İSİG Meclisi verilerine göre eylül ayında 143 işçinin iş cinayetlerinde yaşamını yitirdiğine dikkat çeken Kıyak, “Bizler acıyı, kaderi yaşayan aileler olarak bir daha olmasın diye uğraştıkça ve seslendikçe, inadına iş cinayetleri olmaya devam ediyor” dedi.


TARİH ACIMASIZLIĞIYLA SÜRÜYOR
Tarihin ölen işçiler ve geride kalanlar için tüm acımasızlığıyla sürdüğünü belirten Kıyak, iş cinayeti sonrası ailelerin yaşadıklarını şu sözlerle anlattı: “Cinayet gerçekleşir, yetkililer-işverenler aynı açıklamaları yaparlar. Sendika-meslek odası-siyasi partiler...Kınamayan yoktur. İşverenler hemen aracılar sokarlar, tazminatlarını biraz artırarak ailelere teklif ederler. Dava yoluyla alınacak tazminatı peşin vereceklerini söylerler, 'Kader, naaparsın' derler. Ailenin hemen civarından da benzer sesler yükselir, 'Zaten cumhuriyet savcısı takip ediyor, sen naapacaksın ki?' derler. İşte biz 'Hayır, adalet istiyoruz' diyenler 34 nöbettir buradayız.”

SORUMLULAR YARGILANMADIKÇA...
İşverenlerin ve denetim yükümlülüğü olanların bu cinayetlerin asli sorumluları olduğunu vurgulayan Kıyak, “Bütün sorumluların yargılanması için hükümette olanlar etkili tutum almadıkça; hakimler, savcılar ve bilirkişiler her iş cinayetini 'kamu düzenine dair bir suç' olarak görmedikçe, kamusal denetim mekanizmaları etkili olarak yerine getirilmedikçe, işverenlerin işçi sağlığı ve iş güvenliği tedbirleri almasında caydırıcılık artırılmadıkça, taşeron sistem devam ettikçe, sendikal örgütlenmenin önündeki engeller kaldırılmadıkça...iş cinayetleri sürmeye devam edecek” diye konuştu.

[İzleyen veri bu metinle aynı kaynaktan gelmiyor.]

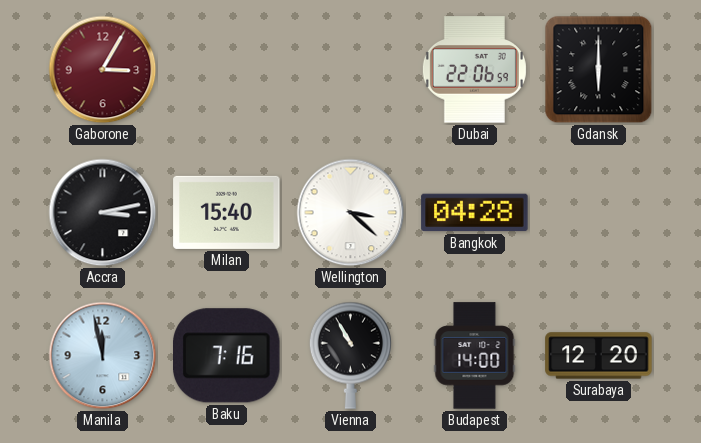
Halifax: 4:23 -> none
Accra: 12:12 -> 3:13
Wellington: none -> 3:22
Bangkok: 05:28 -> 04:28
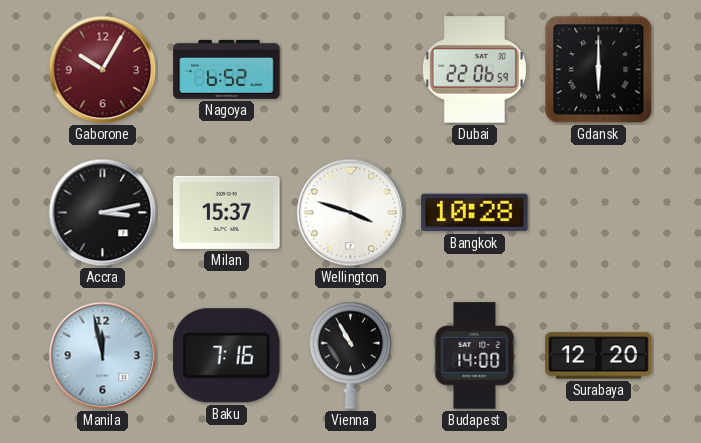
Gaborone: 3:05 -> 10:05
Nagoya: none -> 6:52
Milan: 15:40 -> 15:37
Wellington: 3:22 -> 3:48
Bangkok: 04:28 -> 10:28
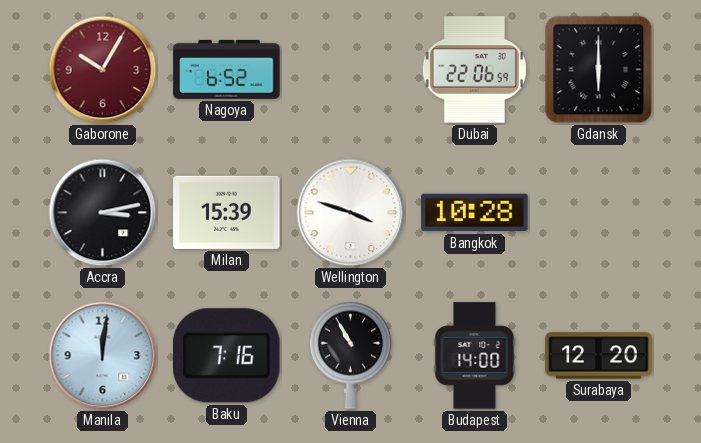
Milan: 15:37 -> 15:39
Manila: 11:58 -> 12:01
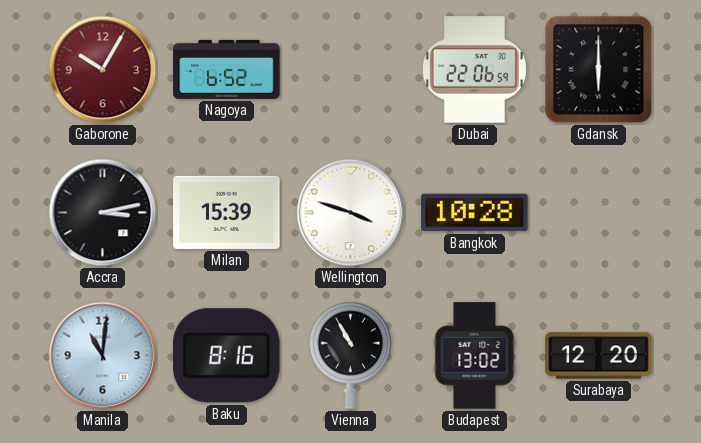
Manila: 12:01 -> 11:01
Baku: 7:16 -> 8:16
Budapest: 14:00 -> 13:02
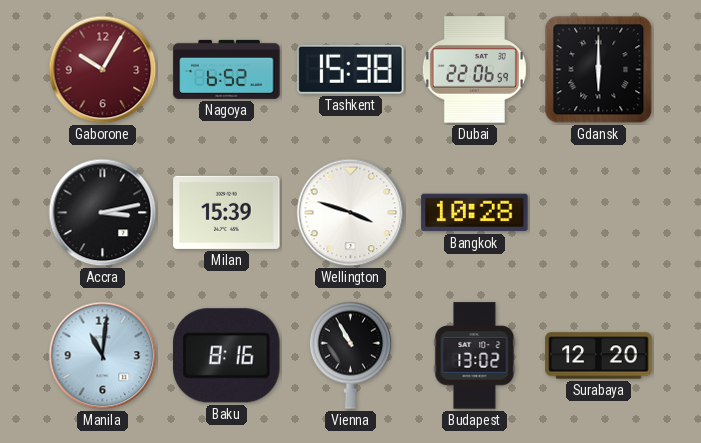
Tashkent: none -> 15:38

'YALNIZIZ, DESTEĞİNİZİ BEKLİYORUZ'
Nöbette konuşan aileler davalarla ilgili bilgi verdi. Oğlu Eren'i Özel Doğa Hastanesi'nde yaşanan iş cinayetinde yitiren Eren Eroğlu, 17 Eylül'de görülen ilk duruşmayı anlattı. Eroğlu, bu cinayette sorumluluğu bulunan Esenyurt Belediyesi, TEİAŞ, İstanbul İl Sağlık Müdürlüğü, TDS Reklam ve Özel Doğa Hastanesi yetkililerinin yargılanması gerektiğini ifade etti.

Nöbette, 2 Ekim'de 13'üncü duruşması görüşen Esenyurt-Marmara Park AVM çadır yangını davası da ele alındı. Aileler, 11 işçinin ölümüne yol açan bu yangının meydana gelmesinde, İş Bankası GYO, ECE, Marmara Park AVM, Kayı İnşaat, KALDEM ve diğer işverenlerin, bu işyerlerinn denetiminden sorumlu olan tüm kurum ve kişilerin birinci derecede sorumlu olduğunu ve yargılanmaları gerektiğini dile getirdi. Davada artık sona gelindiğini belirten aileler, bir sonraki duruşmanın 29 Ocak'ta görüleceği bilgisini verdi.

Aileler, “Türkiye'de iş cinayetleri son bulsun diye elimizden gelen mücadeleyi sürdürüyoruz ancak yalnızız. Beraber olursak başarabiliriz” diye konuştu.